--- EXTRACTED RECORDS ---
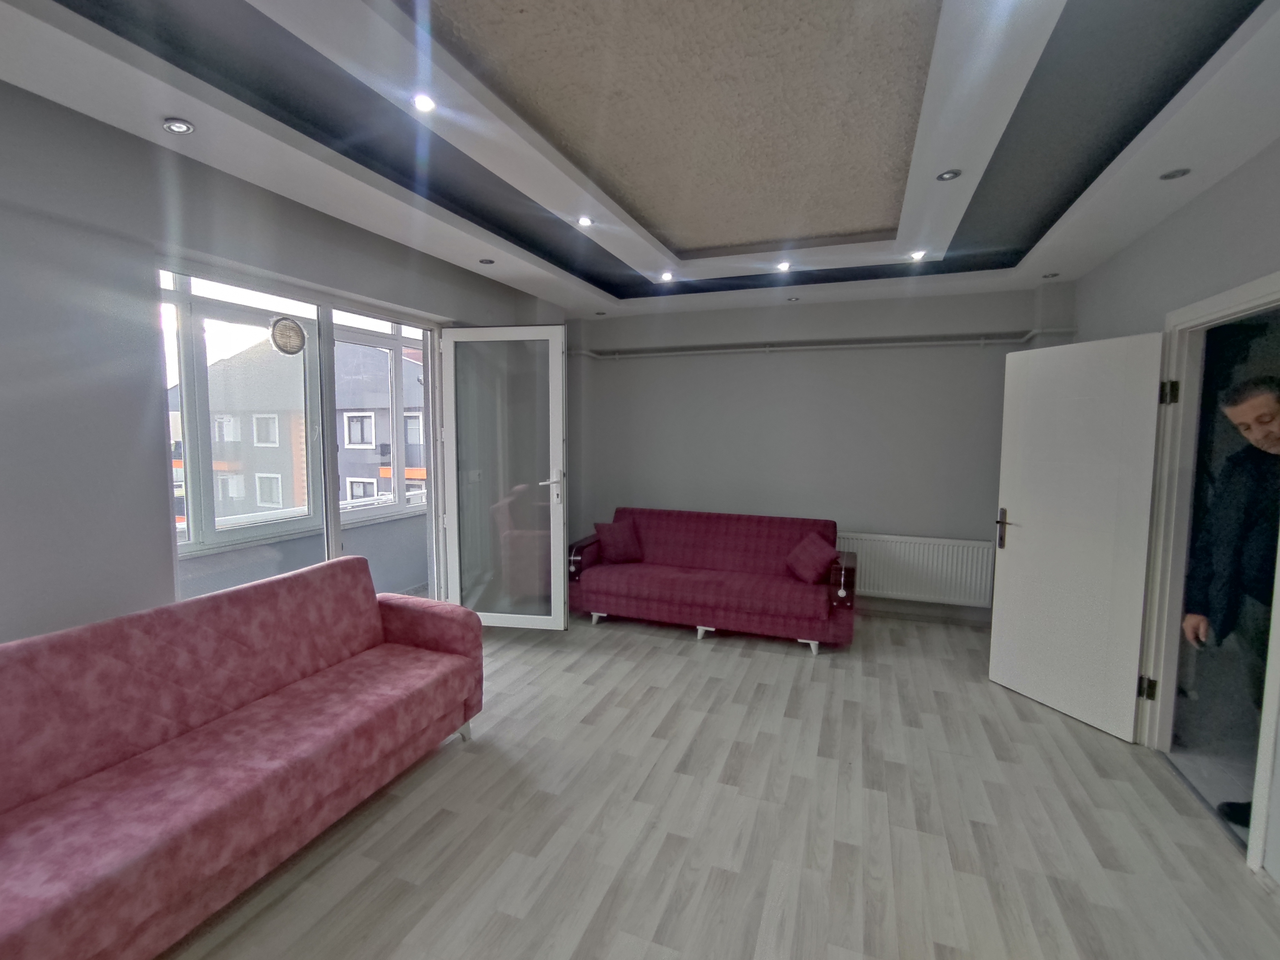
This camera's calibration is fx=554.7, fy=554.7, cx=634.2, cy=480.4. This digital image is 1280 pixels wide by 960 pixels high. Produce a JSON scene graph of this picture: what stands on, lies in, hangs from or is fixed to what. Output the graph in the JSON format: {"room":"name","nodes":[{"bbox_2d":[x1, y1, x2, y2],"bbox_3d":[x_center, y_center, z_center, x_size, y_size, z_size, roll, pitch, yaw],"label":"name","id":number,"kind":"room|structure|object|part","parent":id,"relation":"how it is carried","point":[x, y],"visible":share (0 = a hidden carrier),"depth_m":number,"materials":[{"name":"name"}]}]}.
{"room":"living room","nodes":[
{"label":"living room","id":0,"kind":"room"},
{"bbox_2d":[0,62,569,655],"bbox_3d":[-1.841,-0.127,2.890,0.246,2.904,6.312,2,5,21],"label":"left wall","id":1,"kind":"structure","parent":0,"point":[260,195],"depth_m":2.14,"materials":[{"name":"grey paint"}]},
{"bbox_2d":[436,323,569,631],"bbox_3d":[-0.992,0.006,4.230,0.931,2.309,0.156,1,5,8],"label":"glass door","id":2,"kind":"structure","parent":1,"relation":"attached to","point":[560,361],"depth_m":4.21,"materials":[{"name":"glass"}]},
{"bbox_3d":[-0.645,0.020,4.309,0.169,0.161,0.187,1,5,8],"label":"door handle","id":3,"kind":"part","parent":2,"relation":"part of","materials":[{"name":"silver metal"}]},
{"bbox_2d":[0,0,1279,319],"bbox_3d":[0.402,-1.477,2.164,4.008,0.256,6.419,2,5,21],"label":"ceiling","id":4,"kind":"structure","parent":0,"point":[634,259],"depth_m":2.13,"materials":[{"name":"white paint"}]},
{"bbox_2d":[161,117,194,134],"bbox_3d":[-1.738,-1.348,2.113,0.096,0.012,0.096,2,5,21],"label":"ceiling light","id":5,"kind":"object","parent":4,"relation":"in","point":[176,127],"visible":0.99,"depth_m":2.10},
{"bbox_2d":[411,92,436,112],"bbox_3d":[-0.762,-1.370,2.008,0.086,0.010,0.086,2,5,21],"label":"ceiling light","id":6,"kind":"object","parent":4,"relation":"in","point":[422,100],"visible":0.98,"depth_m":2.00,"materials":[{"name":"white"}]},
{"bbox_2d":[478,256,494,265],"bbox_3d":[-0.996,-1.475,3.740,0.105,0.026,0.105,2,5,21],"label":"ceiling light","id":7,"kind":"object","parent":4,"relation":"in","point":[486,262],"visible":0.99,"depth_m":3.73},
{"bbox_2d":[575,214,593,227],"bbox_3d":[-0.282,-1.458,3.117,0.098,0.024,0.098,2,5,21],"label":"ceiling light","id":8,"kind":"object","parent":4,"relation":"in","point":[584,221],"visible":0.99,"depth_m":3.11,"materials":[{"name":"white"}]},
{"bbox_2d":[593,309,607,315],"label":"ceiling light","id":9,"kind":"object","parent":4,"relation":"in","point":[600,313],"visible":0.99,"depth_m":5.19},
{"bbox_2d":[659,270,674,281],"bbox_3d":[0.240,-1.518,4.127,0.104,0.044,0.103,2,5,21],"label":"ceiling light","id":10,"kind":"object","parent":4,"relation":"in","point":[666,275],"visible":0.98,"depth_m":4.12,"materials":[{"name":"white"}]},
{"bbox_2d":[774,260,791,271],"bbox_3d":[1.025,-1.483,3.831,0.102,0.039,0.101,2,5,21],"label":"ceiling light","id":11,"kind":"object","parent":4,"relation":"in","point":[782,264],"visible":0.98,"depth_m":3.83,"materials":[{"name":"white"}]},
{"bbox_2d":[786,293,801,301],"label":"ceiling light","id":12,"kind":"object","parent":4,"relation":"in","point":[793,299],"visible":0.98,"depth_m":4.61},
{"bbox_2d":[908,248,927,260],"bbox_3d":[1.802,-1.439,3.533,0.098,0.041,0.097,2,5,21],"label":"ceiling light","id":13,"kind":"object","parent":4,"relation":"in","point":[918,254],"visible":0.98,"depth_m":3.53,"materials":[{"name":"white"}]},
{"bbox_2d":[935,168,961,181],"bbox_3d":[1.397,-1.362,2.472,0.095,0.010,0.094,2,5,21],"label":"ceiling light","id":14,"kind":"object","parent":4,"relation":"in","point":[947,176],"visible":0.99,"depth_m":2.47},
{"bbox_2d":[1041,270,1059,278],"bbox_3d":[2.928,-1.447,3.907,0.102,0.033,0.102,2,5,21],"label":"ceiling light","id":15,"kind":"object","parent":4,"relation":"in","point":[1053,275],"visible":0.99,"depth_m":3.90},
{"bbox_2d":[1159,167,1190,180],"bbox_3d":[2.333,-1.324,2.397,0.099,0.010,0.099,2,5,21],"label":"ceiling light","id":16,"kind":"object","parent":4,"relation":"in","point":[1177,173],"visible":0.99,"depth_m":2.39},
{"bbox_2d":[151,605,1279,959],"bbox_3d":[0.232,1.452,2.129,4.910,0.105,6.816,2,5,21],"label":"floor","id":17,"kind":"structure","parent":0,"point":[785,665],"depth_m":2.23,"materials":[{"name":"wood"}]},
{"bbox_2d":[0,555,480,959],"bbox_3d":[-1.534,0.939,2.109,0.876,0.887,2.088,2,5,21],"label":"sofa","id":18,"kind":"object","parent":17,"relation":"on","point":[311,662],"visible":0.99,"depth_m":1.89,"materials":[{"name":"fabric"}]},
{"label":"sofa leg","id":19,"kind":"part","parent":18,"relation":"part of","materials":[{"name":"silver metal"}]},
{"bbox_2d":[565,506,857,648],"bbox_3d":[0.607,0.732,4.610,2.205,0.873,0.910,2,5,21],"label":"red sofa","id":20,"kind":"object","parent":17,"relation":"on","point":[634,587],"visible":0.98,"depth_m":4.38,"materials":[{"name":"red fabric"}]},
{"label":"armrest","id":21,"kind":"part","parent":20,"relation":"part of","materials":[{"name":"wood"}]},
{"bbox_2d":[593,518,644,563],"bbox_3d":[-0.138,0.524,4.868,0.404,0.342,0.251,-2,5,-23],"label":"cushion","id":22,"kind":"object","parent":20,"relation":"on","point":[613,539],"visible":0.99,"depth_m":4.80,"materials":[{"name":"red fabric"}]},
{"bbox_2d":[784,531,840,583],"bbox_3d":[1.349,0.588,4.257,0.274,0.340,0.388,-1,5,-17],"label":"cushion","id":23,"kind":"object","parent":20,"relation":"on","point":[812,566],"visible":1,"depth_m":4.18,"materials":[{"name":"red fabric"}]},
{"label":"armrest","id":24,"kind":"part","parent":20,"relation":"part of","materials":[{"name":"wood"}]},
{"bbox_2d":[567,281,1076,625],"bbox_3d":[1.364,-0.326,5.103,4.383,2.917,0.272,2,5,21],"label":"back wall","id":25,"kind":"structure","parent":0,"point":[602,369],"depth_m":4.86,"materials":[{"name":"grey paint"}]},
{"bbox_2d":[571,327,1077,360],"bbox_3d":[1.278,-1.164,4.680,4.177,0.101,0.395,2,5,21],"label":"pipe","id":26,"kind":"object","parent":25,"relation":"attached to","point":[918,337],"visible":0.85,"depth_m":4.76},
{"bbox_2d":[838,531,996,606],"bbox_3d":[2.230,0.736,4.685,1.356,0.546,0.085,2,5,21],"label":"radiator","id":27,"kind":"object","parent":25,"relation":"attached to","point":[923,550],"visible":0.84,"depth_m":4.59,"materials":[{"name":"white metal"}]},
{"bbox_2d":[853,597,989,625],"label":"baseboard","id":28,"kind":"structure","parent":25,"relation":"attached to","point":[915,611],"depth_m":4.71,"materials":[{"name":"grey"}]},
{"bbox_2d":[1068,114,1279,921],"bbox_3d":[2.152,0.009,1.319,0.157,2.934,6.134,2,5,21],"label":"right wall","id":29,"kind":"structure","parent":0,"point":[1199,205],"depth_m":2.55,"materials":[{"name":"grey paint"}]},
{"bbox_2d":[1136,268,1279,881],"bbox_3d":[2.483,0.327,2.277,0.177,2.184,1.064,2,5,21],"label":"door frame","id":30,"kind":"structure","parent":29,"relation":"in","point":[1260,286],"depth_m":2.64,"materials":[{"name":"white paint"}]},
{"bbox_2d":[988,330,1165,740],"bbox_3d":[2.431,0.271,3.116,0.152,2.078,0.745,-1,5,-18],"label":"white door","id":31,"kind":"structure","parent":30,"relation":"attached to","point":[1005,579],"depth_m":3.04,"materials":[{"name":"white paint"}]},
{"bbox_3d":[2.286,0.302,3.438,0.107,0.231,0.146,-1,5,-18],"label":"door handle","id":32,"kind":"part","parent":31,"relation":"part of","materials":[{"name":"metal"}]},
{"bbox_3d":[2.636,-0.434,2.757,0.047,0.112,0.048,-2,5,-21],"label":"hinge","id":33,"kind":"part","parent":30,"relation":"part of","materials":[{"name":"black metal"}]},
{"bbox_2d":[1177,370,1279,837],"bbox_3d":[2.588,0.511,2.199,0.486,1.770,0.649,2,5,21],"label":"man","id":34,"kind":"object","parent":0,"point":[1268,442],"visible":0.96,"depth_m":2.24},
{"label":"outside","id":35,"kind":"structure","parent":0,"visible":0},
{"bbox_2d":[166,335,425,524],"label":"building","id":36,"kind":"structure","parent":35,"point":[348,444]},
{"bbox_2d":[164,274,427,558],"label":"balcony window","id":37,"kind":"structure","parent":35,"point":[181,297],"depth_m":4.12,"materials":[{"name":"white"}]},
{"bbox_2d":[268,315,306,354],"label":"air vent","id":38,"kind":"object","parent":37,"relation":"attached to","point":[298,331],"visible":0.99,"depth_m":2.95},
{"bbox_2d":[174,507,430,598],"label":"balcony wall","id":39,"kind":"structure","parent":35,"point":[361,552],"depth_m":4.62,"materials":[{"name":"grey paint"}]},
{"bbox_2d":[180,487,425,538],"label":"balcony railing","id":40,"kind":"object","parent":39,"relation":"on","point":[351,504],"visible":0.19,"depth_m":4.63,"materials":[{"name":"white metal"}]}
]}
---
- EXERCISE
Where does the string "silver" appear in the records? Copy every line that holds it.

- SOLUTION TO THIS TASK
{"bbox_3d":[-0.645,0.020,4.309,0.169,0.161,0.187,1,5,8],"label":"door handle","id":3,"kind":"part","parent":2,"relation":"part of","materials":[{"name":"silver metal"}]},
{"label":"sofa leg","id":19,"kind":"part","parent":18,"relation":"part of","materials":[{"name":"silver metal"}]},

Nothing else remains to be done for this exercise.